Drugmakers remain interested in expanding in China, which faces an ageing population, higher rates of chronic diseases and health concerns stemming from an increasingly westernised diet. The Chinese government has also sped up the approval process for innovative medicines, making it an even more attractive market.
“With this announcement, we are taking further steps to deliver on our mission of creating the greatest possible impact to people through mRNA medicines,” the company said.
New York-listed Moderna was one of the biggest winners from the coronavirus pandemic after developing its vaccine. It was among a number of international pharmaceutical groups pushing for Beijing to buy their vaccines.
The Financial Times reported last year that the company had refused a request from Chinese authorities to hand over the core intellectual property behind its vaccine, co-developed with the US government, leading to a collapse in negotiations.
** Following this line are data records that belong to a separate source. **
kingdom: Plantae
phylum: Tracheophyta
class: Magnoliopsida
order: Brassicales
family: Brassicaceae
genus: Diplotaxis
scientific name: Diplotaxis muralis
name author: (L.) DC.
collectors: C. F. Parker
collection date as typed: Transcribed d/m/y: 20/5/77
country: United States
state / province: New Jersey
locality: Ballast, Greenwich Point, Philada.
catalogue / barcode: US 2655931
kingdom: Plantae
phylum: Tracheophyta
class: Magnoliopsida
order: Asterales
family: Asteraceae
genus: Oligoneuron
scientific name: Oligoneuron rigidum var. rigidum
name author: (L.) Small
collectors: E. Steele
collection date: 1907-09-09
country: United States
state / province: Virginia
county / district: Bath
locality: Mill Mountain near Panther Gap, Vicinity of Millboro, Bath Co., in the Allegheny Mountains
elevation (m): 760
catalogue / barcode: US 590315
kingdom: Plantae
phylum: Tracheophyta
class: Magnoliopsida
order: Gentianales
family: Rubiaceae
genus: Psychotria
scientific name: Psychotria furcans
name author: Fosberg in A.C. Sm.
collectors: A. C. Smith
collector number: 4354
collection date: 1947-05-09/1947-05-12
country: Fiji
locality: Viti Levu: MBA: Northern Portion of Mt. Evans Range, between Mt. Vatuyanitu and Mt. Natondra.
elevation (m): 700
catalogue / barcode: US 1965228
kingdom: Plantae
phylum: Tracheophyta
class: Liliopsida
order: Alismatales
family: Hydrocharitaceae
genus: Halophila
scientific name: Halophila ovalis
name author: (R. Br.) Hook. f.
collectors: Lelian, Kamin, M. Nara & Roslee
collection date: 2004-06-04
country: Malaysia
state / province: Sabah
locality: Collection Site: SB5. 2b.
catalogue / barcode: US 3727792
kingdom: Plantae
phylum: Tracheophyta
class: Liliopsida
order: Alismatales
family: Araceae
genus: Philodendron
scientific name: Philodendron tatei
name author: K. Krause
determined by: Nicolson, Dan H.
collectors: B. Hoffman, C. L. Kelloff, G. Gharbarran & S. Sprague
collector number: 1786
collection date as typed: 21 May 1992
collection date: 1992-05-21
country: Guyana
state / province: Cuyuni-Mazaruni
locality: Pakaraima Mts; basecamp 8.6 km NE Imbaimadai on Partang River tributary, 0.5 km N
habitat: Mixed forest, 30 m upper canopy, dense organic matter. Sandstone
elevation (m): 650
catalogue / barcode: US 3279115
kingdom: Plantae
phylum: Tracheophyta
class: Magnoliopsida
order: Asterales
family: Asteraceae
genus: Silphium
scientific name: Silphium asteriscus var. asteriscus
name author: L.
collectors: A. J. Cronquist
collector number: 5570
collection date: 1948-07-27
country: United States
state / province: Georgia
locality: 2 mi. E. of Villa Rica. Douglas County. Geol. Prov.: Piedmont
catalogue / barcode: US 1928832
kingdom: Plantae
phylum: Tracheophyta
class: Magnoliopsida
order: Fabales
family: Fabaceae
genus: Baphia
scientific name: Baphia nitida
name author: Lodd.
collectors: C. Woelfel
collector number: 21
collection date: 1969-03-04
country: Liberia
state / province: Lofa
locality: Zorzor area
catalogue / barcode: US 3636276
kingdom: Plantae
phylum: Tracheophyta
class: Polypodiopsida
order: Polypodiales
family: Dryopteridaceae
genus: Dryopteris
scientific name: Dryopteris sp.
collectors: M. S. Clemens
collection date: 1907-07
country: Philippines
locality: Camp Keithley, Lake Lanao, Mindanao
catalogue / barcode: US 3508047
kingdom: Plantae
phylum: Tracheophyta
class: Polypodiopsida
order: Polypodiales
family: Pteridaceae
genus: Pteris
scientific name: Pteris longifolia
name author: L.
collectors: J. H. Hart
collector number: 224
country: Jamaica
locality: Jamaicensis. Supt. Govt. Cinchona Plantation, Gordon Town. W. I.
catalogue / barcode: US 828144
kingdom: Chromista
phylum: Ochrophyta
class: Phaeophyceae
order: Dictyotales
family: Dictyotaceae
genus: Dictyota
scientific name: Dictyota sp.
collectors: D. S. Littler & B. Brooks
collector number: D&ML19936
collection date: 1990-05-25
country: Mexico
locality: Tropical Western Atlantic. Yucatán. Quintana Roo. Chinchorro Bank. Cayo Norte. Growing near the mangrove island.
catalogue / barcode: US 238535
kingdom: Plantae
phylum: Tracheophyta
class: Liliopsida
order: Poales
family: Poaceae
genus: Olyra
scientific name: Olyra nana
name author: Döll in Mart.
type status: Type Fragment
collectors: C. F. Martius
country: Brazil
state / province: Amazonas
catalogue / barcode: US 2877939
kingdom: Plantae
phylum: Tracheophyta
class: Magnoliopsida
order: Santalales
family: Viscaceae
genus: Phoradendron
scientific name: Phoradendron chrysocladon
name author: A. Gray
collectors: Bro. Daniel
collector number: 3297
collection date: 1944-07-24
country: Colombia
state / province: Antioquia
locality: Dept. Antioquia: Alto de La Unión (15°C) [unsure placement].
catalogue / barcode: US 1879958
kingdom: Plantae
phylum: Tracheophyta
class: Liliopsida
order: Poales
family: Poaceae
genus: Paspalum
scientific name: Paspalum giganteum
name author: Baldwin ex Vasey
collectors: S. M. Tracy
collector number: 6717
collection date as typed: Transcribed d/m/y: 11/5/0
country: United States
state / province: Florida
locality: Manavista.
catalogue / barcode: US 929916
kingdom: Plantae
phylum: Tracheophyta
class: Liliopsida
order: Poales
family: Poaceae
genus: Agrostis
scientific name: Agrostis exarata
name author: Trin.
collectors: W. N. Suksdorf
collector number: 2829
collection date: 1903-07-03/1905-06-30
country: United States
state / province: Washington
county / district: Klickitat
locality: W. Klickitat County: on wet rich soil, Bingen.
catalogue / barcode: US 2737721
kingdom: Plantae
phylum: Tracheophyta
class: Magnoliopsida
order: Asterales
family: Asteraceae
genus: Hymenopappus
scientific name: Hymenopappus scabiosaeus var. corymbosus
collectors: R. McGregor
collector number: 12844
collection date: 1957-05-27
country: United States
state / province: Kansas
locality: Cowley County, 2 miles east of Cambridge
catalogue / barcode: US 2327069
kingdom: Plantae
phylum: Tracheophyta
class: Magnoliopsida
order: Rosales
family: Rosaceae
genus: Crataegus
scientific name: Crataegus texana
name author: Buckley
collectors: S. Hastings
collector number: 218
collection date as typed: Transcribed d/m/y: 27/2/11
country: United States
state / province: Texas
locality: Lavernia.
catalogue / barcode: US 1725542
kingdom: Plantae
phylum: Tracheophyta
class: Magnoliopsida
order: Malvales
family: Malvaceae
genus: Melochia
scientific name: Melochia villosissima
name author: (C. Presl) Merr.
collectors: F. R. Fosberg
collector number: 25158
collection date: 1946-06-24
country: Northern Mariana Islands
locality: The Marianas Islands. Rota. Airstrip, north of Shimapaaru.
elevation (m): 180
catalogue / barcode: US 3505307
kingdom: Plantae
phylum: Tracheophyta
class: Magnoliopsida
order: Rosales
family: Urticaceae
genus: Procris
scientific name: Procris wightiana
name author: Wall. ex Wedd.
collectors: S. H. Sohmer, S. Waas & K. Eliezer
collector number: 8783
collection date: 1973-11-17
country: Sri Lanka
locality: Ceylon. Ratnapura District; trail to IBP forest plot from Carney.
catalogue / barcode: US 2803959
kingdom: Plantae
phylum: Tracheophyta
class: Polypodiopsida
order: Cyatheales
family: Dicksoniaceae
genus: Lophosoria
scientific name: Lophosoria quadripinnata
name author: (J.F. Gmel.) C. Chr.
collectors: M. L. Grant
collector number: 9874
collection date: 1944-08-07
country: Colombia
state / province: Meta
Last October, one individual close to the Moderna team in Greater China said the company had “given up” on its previous efforts to access the Chinese market.
Based in Cambridge, Massachusetts, Moderna is trying to build on the success of its vaccine, which used a platform based on a genetic code called mRNA to teach the body’s immune system to respond to the virus. It is now using the code to develop other treatments including for cancer.
Moderna declined to comment on reports in Chinese media that the mRNA deal was worth $1bn, or on the specific drugs it is aiming to develop in China.
While western drugmakers are pursuing their ambitions in China, Beijing’s tensions with many western governments has prompted some to draw up contingency plans in the event their businesses in China are caught in the crosshairs.
AstraZeneca has drawn up plans to break out its China business and to list it in Hong Kong amid mounting geopolitical tensions.